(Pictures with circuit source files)
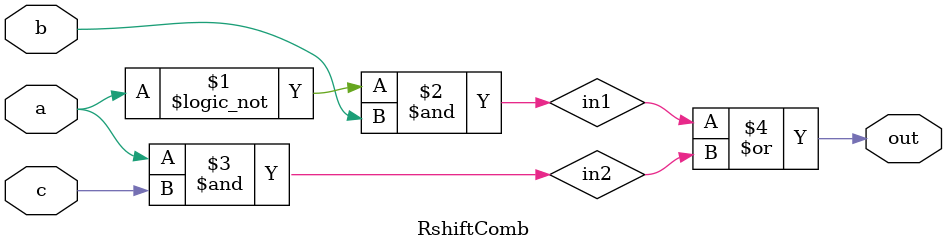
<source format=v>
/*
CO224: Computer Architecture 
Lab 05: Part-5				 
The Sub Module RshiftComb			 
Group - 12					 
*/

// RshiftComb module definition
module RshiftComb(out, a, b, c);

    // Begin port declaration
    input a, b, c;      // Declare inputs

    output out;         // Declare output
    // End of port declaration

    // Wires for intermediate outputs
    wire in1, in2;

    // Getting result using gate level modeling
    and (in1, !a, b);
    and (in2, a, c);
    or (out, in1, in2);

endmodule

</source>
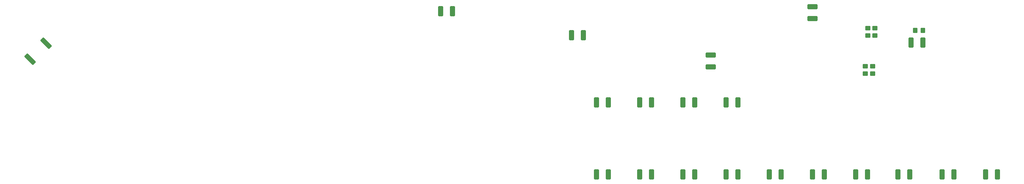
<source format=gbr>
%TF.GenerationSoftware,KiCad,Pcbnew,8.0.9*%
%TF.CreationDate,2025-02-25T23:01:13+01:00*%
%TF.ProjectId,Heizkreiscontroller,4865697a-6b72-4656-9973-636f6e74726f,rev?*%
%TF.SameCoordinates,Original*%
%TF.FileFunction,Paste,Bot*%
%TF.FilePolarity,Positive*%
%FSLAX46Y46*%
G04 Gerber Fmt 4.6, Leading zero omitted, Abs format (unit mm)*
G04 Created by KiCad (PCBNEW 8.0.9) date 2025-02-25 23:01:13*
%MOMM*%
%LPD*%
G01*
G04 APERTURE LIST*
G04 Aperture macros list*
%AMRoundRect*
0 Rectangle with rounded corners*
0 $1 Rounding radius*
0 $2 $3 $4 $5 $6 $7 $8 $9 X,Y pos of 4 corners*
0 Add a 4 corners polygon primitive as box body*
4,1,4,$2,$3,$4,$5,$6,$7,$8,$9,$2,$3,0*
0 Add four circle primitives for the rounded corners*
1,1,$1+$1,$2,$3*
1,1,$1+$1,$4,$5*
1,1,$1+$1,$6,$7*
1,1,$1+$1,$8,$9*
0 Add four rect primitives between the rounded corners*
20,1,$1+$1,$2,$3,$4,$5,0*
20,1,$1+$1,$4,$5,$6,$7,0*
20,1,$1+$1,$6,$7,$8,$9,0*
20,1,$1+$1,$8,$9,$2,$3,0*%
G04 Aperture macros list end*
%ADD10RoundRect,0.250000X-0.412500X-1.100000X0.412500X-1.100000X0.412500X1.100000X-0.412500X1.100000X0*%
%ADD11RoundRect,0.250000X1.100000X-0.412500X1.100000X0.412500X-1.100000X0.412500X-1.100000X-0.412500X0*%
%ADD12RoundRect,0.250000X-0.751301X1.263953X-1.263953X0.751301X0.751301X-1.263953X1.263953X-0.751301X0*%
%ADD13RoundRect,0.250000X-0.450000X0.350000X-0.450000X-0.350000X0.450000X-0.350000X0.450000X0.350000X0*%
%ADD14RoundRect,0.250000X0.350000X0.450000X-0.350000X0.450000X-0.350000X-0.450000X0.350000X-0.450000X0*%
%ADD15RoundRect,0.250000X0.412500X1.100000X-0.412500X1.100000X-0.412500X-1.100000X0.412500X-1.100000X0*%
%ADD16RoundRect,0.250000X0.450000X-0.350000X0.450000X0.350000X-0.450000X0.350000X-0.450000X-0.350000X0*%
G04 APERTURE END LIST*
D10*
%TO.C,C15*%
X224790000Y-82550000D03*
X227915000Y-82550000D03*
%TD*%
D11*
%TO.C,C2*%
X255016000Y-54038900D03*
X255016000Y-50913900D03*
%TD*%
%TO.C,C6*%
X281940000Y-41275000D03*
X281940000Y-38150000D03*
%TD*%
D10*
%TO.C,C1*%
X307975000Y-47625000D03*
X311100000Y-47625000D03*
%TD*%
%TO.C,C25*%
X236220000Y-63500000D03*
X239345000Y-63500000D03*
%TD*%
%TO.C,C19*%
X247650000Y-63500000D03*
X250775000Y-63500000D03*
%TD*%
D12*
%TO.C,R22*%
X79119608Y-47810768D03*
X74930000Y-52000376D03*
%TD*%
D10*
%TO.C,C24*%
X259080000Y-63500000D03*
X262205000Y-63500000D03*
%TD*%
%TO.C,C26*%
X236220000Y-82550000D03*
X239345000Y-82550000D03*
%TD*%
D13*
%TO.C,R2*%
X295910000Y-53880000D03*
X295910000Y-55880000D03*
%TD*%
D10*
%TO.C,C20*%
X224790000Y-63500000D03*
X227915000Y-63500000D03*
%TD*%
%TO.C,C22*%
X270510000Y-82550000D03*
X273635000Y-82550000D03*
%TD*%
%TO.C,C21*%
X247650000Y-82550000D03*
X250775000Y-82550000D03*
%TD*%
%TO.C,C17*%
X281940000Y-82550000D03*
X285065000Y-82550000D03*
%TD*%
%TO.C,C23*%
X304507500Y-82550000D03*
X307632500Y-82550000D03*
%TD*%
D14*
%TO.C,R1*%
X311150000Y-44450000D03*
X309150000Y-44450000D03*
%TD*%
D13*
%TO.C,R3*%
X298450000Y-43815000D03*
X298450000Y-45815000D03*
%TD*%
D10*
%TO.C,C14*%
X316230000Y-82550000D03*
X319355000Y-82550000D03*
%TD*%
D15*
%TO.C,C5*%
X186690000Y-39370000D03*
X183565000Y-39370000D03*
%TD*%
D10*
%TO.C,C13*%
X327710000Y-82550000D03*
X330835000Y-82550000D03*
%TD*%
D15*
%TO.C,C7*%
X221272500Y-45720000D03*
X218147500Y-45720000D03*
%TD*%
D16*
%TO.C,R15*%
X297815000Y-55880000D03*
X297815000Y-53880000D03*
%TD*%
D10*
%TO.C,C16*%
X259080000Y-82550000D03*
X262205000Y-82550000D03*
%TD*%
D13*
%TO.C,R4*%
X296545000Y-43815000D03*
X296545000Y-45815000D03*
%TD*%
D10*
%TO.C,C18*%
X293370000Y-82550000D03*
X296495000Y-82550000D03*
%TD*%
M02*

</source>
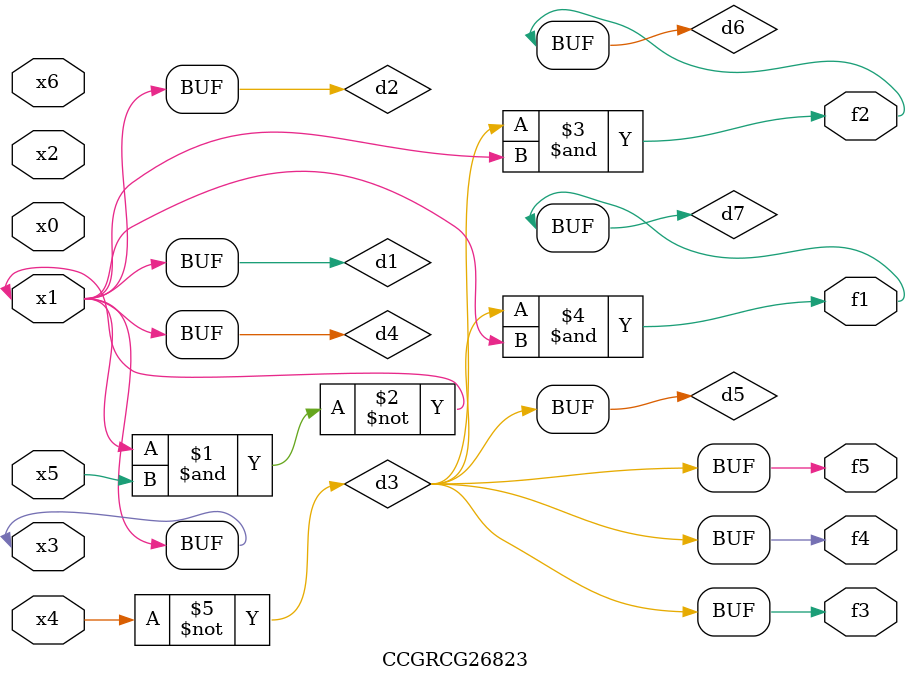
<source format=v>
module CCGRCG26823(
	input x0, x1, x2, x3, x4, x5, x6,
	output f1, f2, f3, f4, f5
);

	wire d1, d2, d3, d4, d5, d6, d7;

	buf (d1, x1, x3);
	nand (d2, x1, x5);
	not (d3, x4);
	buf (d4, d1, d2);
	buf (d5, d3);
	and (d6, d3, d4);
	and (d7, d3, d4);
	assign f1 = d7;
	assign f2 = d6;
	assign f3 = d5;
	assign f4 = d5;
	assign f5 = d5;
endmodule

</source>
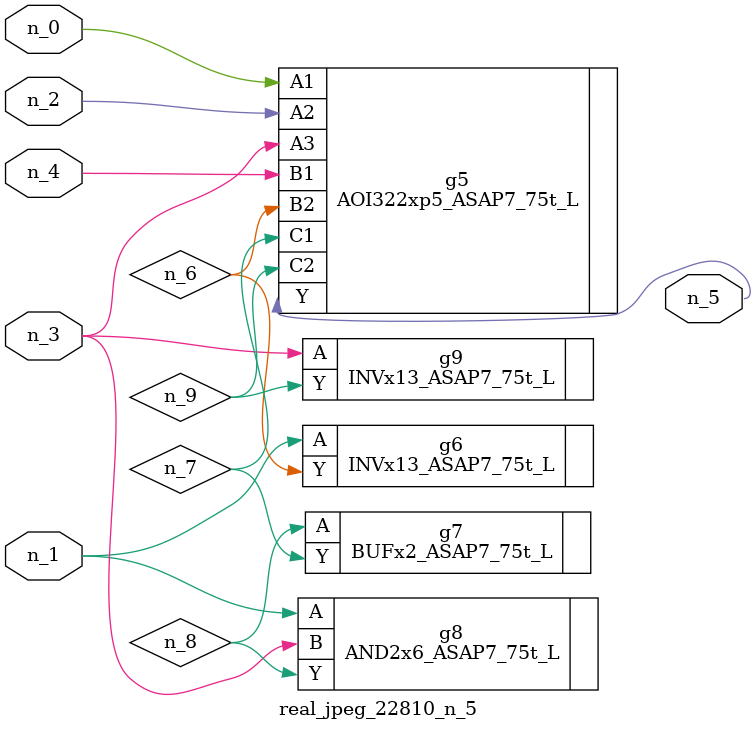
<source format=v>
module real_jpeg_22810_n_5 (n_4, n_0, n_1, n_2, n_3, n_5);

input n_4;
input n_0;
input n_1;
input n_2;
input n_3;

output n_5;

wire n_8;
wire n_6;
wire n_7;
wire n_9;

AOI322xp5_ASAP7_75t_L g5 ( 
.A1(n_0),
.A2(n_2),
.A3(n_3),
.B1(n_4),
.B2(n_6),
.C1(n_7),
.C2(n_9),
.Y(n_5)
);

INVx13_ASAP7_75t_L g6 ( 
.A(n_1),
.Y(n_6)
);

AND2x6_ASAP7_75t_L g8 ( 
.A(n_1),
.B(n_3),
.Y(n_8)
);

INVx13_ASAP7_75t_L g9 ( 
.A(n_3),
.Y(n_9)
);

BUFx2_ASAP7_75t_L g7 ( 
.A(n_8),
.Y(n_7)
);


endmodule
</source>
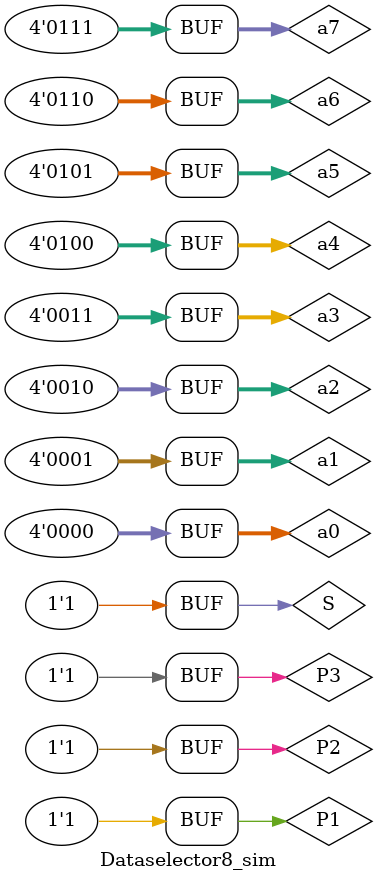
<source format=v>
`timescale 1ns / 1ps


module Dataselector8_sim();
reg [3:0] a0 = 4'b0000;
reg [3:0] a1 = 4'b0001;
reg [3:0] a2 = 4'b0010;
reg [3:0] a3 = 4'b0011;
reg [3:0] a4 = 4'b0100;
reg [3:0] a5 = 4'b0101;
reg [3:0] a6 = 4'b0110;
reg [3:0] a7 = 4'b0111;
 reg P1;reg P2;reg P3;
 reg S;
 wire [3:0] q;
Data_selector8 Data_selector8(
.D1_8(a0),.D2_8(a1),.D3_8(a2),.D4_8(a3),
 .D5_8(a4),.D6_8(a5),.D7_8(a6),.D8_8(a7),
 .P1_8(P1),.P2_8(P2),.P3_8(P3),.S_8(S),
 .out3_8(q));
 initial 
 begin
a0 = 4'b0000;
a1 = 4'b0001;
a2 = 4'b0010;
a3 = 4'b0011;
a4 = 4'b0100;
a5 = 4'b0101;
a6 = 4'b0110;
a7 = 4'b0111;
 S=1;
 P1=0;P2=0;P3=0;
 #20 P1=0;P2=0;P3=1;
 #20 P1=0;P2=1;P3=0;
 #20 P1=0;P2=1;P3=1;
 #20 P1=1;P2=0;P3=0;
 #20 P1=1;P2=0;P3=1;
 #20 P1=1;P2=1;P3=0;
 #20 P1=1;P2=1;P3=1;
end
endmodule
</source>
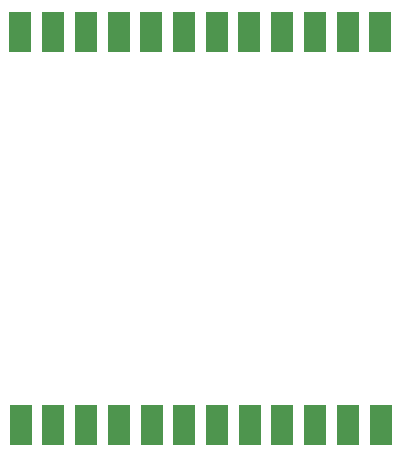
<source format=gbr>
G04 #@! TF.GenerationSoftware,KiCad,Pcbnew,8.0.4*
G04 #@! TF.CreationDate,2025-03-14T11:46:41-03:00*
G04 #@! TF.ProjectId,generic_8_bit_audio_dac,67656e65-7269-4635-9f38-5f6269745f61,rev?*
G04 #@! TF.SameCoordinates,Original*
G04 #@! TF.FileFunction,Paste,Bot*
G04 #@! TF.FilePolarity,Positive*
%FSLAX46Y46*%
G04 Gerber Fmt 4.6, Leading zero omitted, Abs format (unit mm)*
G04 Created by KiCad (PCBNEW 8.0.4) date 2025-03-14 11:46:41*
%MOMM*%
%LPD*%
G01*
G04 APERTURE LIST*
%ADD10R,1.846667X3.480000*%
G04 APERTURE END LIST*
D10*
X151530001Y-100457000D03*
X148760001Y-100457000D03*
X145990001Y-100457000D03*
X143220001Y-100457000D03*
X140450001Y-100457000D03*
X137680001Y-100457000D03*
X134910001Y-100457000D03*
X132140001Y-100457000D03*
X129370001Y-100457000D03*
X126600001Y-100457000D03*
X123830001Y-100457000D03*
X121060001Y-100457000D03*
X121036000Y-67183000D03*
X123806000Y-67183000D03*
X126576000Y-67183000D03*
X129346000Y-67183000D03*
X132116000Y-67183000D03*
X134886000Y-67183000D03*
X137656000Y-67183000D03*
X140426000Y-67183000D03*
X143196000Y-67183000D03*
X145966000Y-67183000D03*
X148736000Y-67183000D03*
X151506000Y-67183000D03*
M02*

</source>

» Problem
Find the string "Created" in the data. Report each line it appears in.

» Solution
G04 Created by KiCad (PCBNEW 8.0.9) date 2025-02-25 23:01:13*
G04 Created by KiCad (PCBNEW 8.0.4) date 2025-03-14 11:46:41*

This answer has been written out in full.